(Stored data entries)
══════════
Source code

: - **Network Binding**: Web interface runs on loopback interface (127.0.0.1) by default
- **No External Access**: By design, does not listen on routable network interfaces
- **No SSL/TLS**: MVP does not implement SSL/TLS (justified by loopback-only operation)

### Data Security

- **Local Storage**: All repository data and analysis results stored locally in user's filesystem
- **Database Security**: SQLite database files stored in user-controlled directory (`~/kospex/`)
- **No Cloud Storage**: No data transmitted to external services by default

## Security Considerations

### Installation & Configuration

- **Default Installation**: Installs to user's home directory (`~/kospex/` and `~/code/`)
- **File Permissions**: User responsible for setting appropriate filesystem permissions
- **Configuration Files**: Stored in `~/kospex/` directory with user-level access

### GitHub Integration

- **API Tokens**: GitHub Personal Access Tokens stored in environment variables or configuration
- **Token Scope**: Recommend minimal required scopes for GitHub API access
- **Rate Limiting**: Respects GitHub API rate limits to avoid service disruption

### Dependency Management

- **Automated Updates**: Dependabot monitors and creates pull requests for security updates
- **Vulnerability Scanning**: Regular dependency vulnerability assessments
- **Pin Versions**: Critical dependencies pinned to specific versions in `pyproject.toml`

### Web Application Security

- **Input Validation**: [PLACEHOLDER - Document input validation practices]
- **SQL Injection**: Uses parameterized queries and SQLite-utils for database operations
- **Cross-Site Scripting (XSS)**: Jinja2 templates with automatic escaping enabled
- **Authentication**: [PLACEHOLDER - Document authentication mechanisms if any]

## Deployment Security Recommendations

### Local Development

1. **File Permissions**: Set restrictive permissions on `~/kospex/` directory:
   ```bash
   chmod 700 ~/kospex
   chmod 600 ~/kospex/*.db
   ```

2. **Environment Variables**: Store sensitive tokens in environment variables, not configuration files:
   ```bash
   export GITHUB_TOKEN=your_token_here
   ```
══════════
_Task requirements_
Lines from the start of the entries through the one containing "- **Vulnerability Scanning**: Regular" are to be set down again exactly, both ends included.

_Result_
Source code

: - **Network Binding**: Web interface runs on loopback interface (127.0.0.1) by default
- **No External Access**: By design, does not listen on routable network interfaces
- **No SSL/TLS**: MVP does not implement SSL/TLS (justified by loopback-only operation)

### Data Security

- **Local Storage**: All repository data and analysis results stored locally in user's filesystem
- **Database Security**: SQLite database files stored in user-controlled directory (`~/kospex/`)
- **No Cloud Storage**: No data transmitted to external services by default

## Security Considerations

### Installation & Configuration

- **Default Installation**: Installs to user's home directory (`~/kospex/` and `~/code/`)
- **File Permissions**: User responsible for setting appropriate filesystem permissions
- **Configuration Files**: Stored in `~/kospex/` directory with user-level access

### GitHub Integration

- **API Tokens**: GitHub Personal Access Tokens stored in environment variables or configuration
- **Token Scope**: Recommend minimal required scopes for GitHub API access
- **Rate Limiting**: Respects GitHub API rate limits to avoid service disruption

### Dependency Management

- **Automated Updates**: Dependabot monitors and creates pull requests for security updates
- **Vulnerability Scanning**: Regular dependency vulnerability assessments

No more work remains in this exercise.